Everyone makes mistakes…..

 

My internship started by packing up and moving 1000 miles east to York, Pennsylvania. I spent most of my time seeing outpatient mental health clients for traditional therapy. I supplemented this time with chronic pain evaluations and primary care visits along with many meetings, supervisions, and didactic responsibilities. This fit really well with my CBT mind frame and my extensive background in the primary care concentration. I was very excited to begin my internship. What I realized when I came here was that I would accumulate more therapy hours in a few months than in most of my practicums. What I didn't realize was just how hard being a full-time psychologist might be. I felt a lot of pressure when I began. We discussed motivational interviewing, cognitive behavioral therapy, and case conceptualizations, all in the first week. I knew this information, backwards and forwards, but in the heart of therapy, it didn’t always go so well. Furthermore, role plays and weekly supervision had me quickly evaluating myself. My own thoughts jumped to comparisons to the other interns, my friends, colleagues, and even my supervisors. At times I really doubted myself (Impostor syndrome anyone?).

 

It wasn't until my fourth month that I had a revelation. I had spent so much time trying to do the techniques the right way, have the right answer, or say the perfect thing, that I really stopped being myself in the therapy office. As I expressed this to my supervisor she said something that seemed bizarre at the moment. "We picked you because of who you are. We can teach you the rest.” The idea that I am still learning and that is okay finally set in.

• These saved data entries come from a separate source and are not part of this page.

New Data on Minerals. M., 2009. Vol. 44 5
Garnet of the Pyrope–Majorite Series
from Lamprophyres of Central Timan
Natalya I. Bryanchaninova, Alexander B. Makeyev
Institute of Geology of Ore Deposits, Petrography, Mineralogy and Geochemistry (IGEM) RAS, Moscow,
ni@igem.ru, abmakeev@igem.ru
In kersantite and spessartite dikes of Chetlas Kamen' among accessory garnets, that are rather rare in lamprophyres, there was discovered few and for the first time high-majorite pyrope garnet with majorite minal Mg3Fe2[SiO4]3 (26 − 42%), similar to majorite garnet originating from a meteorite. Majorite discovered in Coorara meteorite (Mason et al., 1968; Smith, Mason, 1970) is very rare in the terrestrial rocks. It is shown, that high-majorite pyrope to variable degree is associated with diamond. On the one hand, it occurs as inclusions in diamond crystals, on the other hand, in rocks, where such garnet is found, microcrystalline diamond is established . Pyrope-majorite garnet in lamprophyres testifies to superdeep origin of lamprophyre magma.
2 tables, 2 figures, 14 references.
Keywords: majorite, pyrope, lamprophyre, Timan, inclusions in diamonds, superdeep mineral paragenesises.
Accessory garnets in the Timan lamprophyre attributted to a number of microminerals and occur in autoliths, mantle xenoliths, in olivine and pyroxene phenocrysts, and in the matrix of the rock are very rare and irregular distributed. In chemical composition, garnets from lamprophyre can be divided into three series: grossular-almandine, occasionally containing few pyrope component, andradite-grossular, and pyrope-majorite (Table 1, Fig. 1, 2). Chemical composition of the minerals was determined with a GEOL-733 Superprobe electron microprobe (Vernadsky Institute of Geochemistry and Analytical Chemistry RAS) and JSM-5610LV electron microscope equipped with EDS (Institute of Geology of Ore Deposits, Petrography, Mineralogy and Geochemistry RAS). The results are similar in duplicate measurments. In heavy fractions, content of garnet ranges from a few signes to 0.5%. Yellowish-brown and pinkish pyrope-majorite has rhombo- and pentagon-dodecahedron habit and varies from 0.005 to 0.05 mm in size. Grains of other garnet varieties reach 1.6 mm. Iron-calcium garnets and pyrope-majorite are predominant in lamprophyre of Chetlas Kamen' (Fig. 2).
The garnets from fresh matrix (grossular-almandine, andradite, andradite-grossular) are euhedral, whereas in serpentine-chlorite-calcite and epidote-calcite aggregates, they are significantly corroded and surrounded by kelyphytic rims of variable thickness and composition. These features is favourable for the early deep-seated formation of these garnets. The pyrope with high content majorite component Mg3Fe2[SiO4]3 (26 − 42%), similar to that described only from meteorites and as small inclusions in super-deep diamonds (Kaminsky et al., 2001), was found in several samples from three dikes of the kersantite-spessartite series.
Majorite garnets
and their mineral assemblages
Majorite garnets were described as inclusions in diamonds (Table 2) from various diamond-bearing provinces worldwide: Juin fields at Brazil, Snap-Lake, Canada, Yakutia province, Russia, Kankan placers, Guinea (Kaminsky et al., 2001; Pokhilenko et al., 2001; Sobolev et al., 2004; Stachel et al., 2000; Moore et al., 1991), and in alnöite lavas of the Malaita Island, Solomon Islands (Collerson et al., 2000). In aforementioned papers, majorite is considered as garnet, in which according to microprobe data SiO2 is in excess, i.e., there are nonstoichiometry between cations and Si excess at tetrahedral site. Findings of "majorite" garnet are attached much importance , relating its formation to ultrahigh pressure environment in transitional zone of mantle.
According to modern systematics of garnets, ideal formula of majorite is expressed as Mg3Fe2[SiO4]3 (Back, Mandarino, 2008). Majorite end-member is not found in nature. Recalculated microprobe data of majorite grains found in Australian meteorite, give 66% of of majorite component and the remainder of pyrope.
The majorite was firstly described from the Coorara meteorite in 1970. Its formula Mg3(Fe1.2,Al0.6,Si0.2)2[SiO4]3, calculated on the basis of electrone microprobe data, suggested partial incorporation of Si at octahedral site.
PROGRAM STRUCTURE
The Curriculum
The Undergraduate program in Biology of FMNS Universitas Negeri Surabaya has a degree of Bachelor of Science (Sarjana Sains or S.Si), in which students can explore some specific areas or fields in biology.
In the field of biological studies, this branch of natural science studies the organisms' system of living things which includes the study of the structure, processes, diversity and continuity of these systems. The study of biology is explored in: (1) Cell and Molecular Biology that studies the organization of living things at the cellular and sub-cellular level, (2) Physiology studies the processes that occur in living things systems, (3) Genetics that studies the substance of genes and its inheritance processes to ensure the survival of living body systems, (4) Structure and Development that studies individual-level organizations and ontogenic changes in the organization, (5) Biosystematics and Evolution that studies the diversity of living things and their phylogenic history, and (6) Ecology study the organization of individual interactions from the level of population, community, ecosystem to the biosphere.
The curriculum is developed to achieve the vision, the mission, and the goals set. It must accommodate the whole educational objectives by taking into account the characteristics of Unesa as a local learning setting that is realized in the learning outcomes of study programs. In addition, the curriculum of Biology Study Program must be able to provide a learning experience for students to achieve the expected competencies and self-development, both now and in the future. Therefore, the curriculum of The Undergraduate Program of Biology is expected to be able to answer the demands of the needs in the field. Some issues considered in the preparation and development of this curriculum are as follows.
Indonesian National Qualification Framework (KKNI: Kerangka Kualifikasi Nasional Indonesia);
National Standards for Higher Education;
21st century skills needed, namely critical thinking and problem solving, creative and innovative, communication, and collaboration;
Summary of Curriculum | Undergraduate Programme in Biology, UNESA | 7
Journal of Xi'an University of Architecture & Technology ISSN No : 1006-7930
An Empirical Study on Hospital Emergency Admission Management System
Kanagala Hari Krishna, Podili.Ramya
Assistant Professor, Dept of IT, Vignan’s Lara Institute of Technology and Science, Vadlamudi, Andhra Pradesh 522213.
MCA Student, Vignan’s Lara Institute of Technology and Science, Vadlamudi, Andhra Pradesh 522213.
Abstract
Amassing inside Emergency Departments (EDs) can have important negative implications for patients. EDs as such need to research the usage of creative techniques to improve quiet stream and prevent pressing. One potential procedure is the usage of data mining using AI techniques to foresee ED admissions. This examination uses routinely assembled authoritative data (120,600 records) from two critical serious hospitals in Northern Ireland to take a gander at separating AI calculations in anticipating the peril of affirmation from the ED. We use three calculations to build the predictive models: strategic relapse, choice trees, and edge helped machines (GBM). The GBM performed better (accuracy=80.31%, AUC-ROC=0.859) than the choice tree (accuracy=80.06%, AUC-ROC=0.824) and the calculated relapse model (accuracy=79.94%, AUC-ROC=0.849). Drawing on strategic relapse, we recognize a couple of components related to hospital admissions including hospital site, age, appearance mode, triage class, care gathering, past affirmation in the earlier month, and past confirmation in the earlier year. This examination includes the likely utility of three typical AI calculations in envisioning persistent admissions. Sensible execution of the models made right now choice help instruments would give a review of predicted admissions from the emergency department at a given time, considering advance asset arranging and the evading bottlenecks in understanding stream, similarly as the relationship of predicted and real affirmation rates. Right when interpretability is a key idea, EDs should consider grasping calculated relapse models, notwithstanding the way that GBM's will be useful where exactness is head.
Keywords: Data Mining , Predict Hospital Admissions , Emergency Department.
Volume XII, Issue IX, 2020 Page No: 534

It wasn't too long after that my own work began to improve, and wouldn't you know it, even the interventions became easier. Internship is not about being perfect. It is about learning and improving and the quicker you accept that you will make mistakes, the quicker you will be able to learn from them and become a better therapist.

 

Internship is now over and I am off to Toppenish, WA to begin my Post-Doc. I will be working in a medical clinic for farm workers and I am sure that this new setting will give me plenty of opportunities to make mistakes and I can’t wait!